The company said it plans to finance the deal through debt issued by Atlantic Broadband and expects the transaction to close in the third quarter of this year pending regulatory approvals.

Once the deal is approved and integration of the new asset is under way, "We can dig our heads up and look around once more," Mr. Audet said of the company's plans to make more U.S. cable acquisitions.

He said he sees growth potential in MetroCast Connecticut's geographic region due to lower penetration rates for cable-based television and Internet services compared with Cogeco's Canadian markets.

Macquarie Capital Markets Canada Ltd. analyst Greg MacDonald said Cogeco's experience with Atlantic Broadband to date lends some credibility to that strategy, but he added that "we suspect the potential for near-term cost synergies may be more relevant to the stock."

The company said the deal is valued at 7.5 times EBITDA on an adjusted basis, which takes into account "the tax benefit of amortizing intangible assets in an asset purchase."
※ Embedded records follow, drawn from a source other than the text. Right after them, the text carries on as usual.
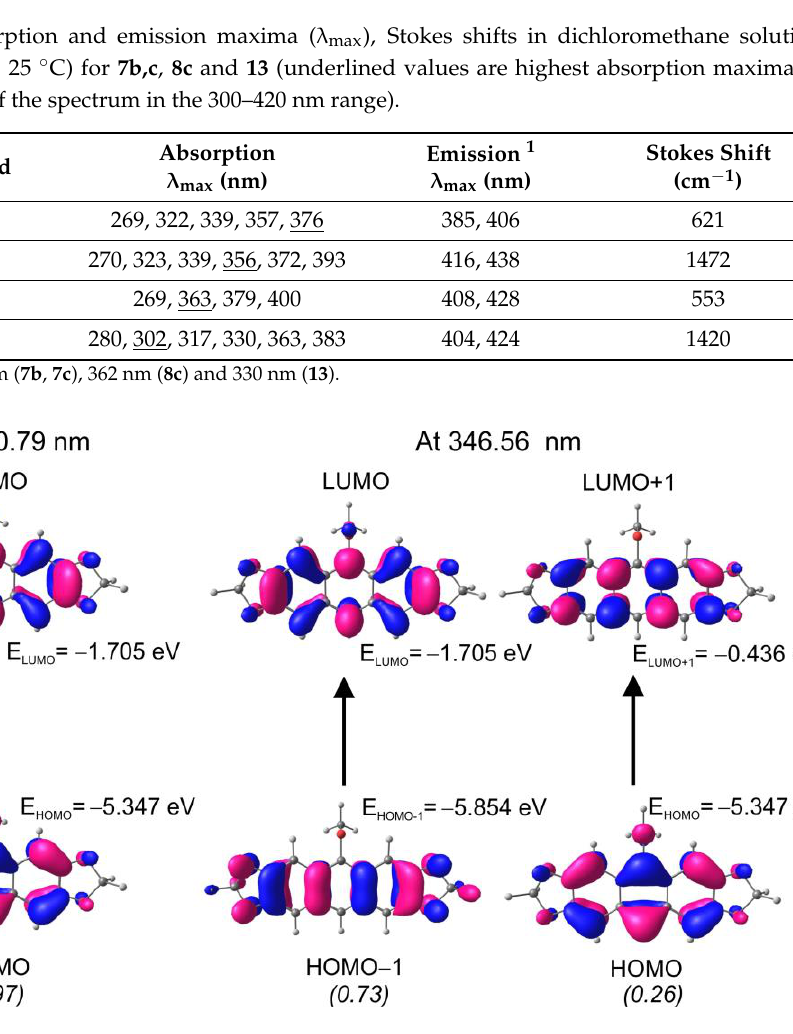
Figure 6. TD-DFT calculated orbitals involved in the electron transitions for 7b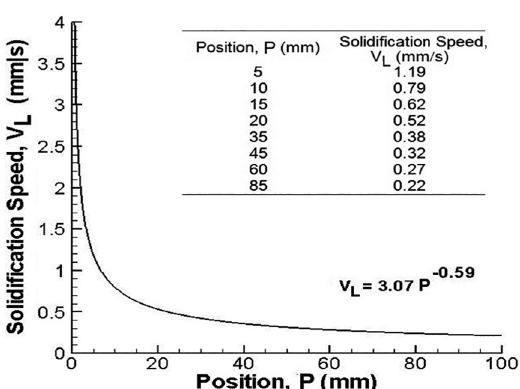
) versus position ( P ) along the L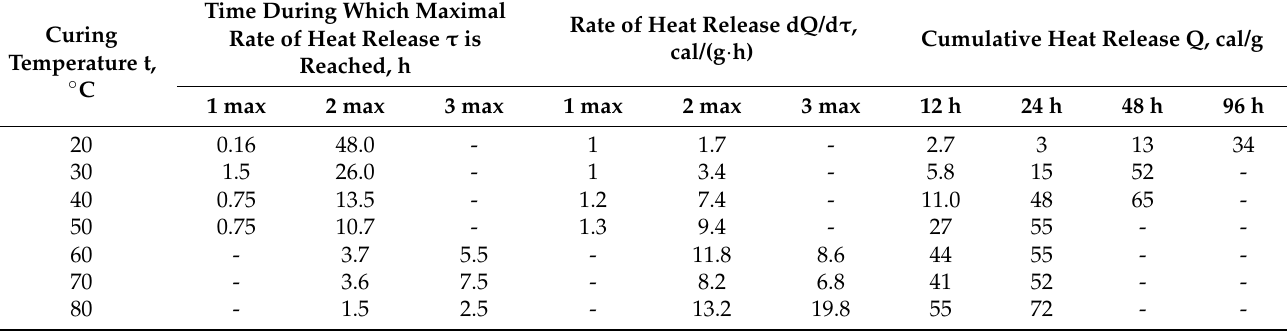
Table 4. The thermokinetic characteristics for the hydration process of the cement slag, clinker and Na 2 O · SiO 2 · 5H 2 O solution. Curing Temperature t, ◦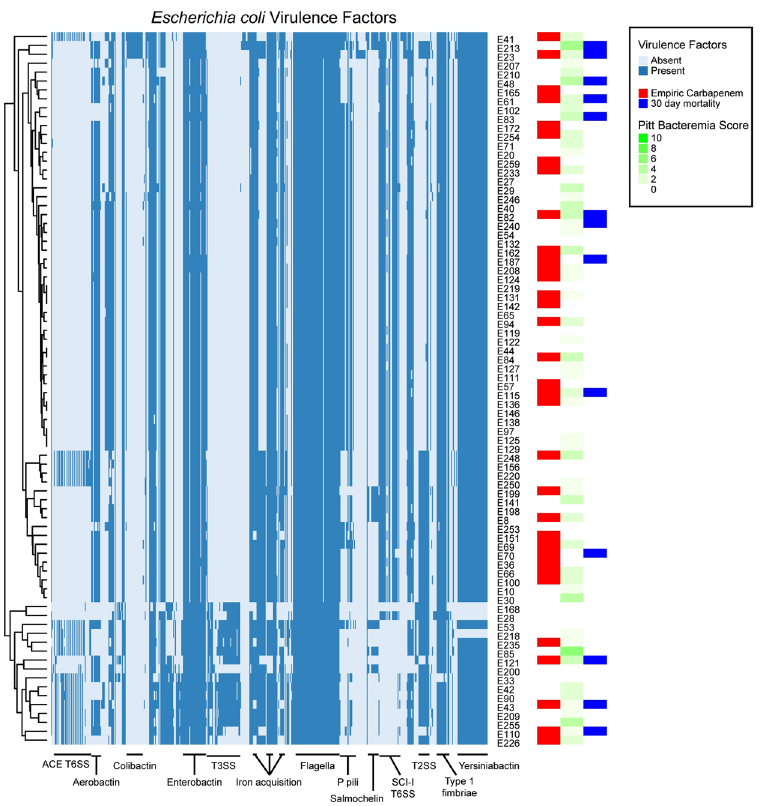
Figure 3. Heatmap of virulence factor calls from based on raw read mapping to VFDB for K. pneumoniae strains. Each row represents one K. pneumoniae strain, as indicated on the right of the heatmap. The strains are clustered based on their virulence factor profile, with the dendrogram displayed on the left. Each column represents one virulence factor, with selected general classes indicated below; a full list of virulence factors detected and their ordering in the heatmap can be found in Supplementary Table 1. Dark blue represents presence of a particular virulence factor in that strain; light blue indicates absence. Colored boxes on the right indicate empiric carbapenem, Pitt bacteremia score, and 30 day mortality associated with that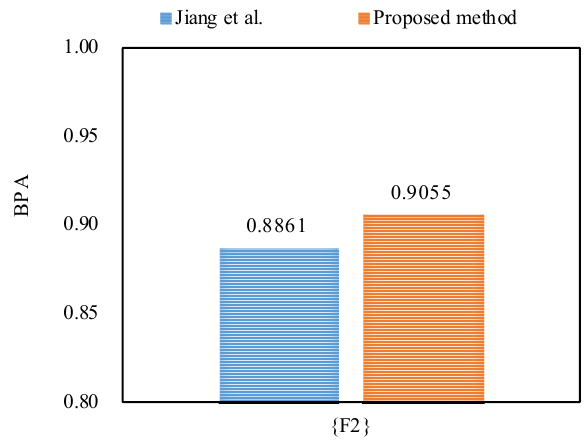
Figure 5. The comparison of the BPA of the target F 2 at 1 X frequency.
Mr. MacDonald estimates the deal is valued at 9.5 times EBITDA on an unadjusted basis. Although the deal is relatively small – at just 4 per cent of Cogeco's current enterprise value – he said key positives are the low cost of financing as well as increased exposure to U.S. business at a time when the U.S. dollar is outperforming the Canadian dollar.

"The multiple paid is very much in line with recent multiples paid for small cable assets in the U.S.," Desjardins Securities Inc. analyst Maher Yaghi said, adding: "The acquired assets share the same billing, telephony and set-top box suppliers with Atlantic Broadband; hence, the integration should be easier than usual owing to these similar aspects."

Cogeco's U.S. business has been outperforming its Canadian operations on revenue growth. In a bid to stave off subscriber losses in Canada, Cogeco recently implemented a strategy it deployed with some success at Atlantic Broadband with the launch of the TiVo digital video recorder platform to Canadian customers.

Under pressure from Internet protocol television (IPTV) offerings being launched by telephone operators, many cable companies have been working on plans to offer their own IP-based platforms, which allow for increased interoperability between devices and more advanced PVR functions.

However, last year Cogeco wrote off a $32-million investment in an IPTV initiative and instead announced plans to roll out TiVo to Canadian subscribers.

Cogeco first launched TiVo with Atlantic Broadband subscribers in 2013 and it began offering the service in Canada last fall, starting with its Ontario market and expanding to Quebec customers in March.

Mr. Audet said the company also plans to offer TiVo to its new MetroCast Connecticut customers.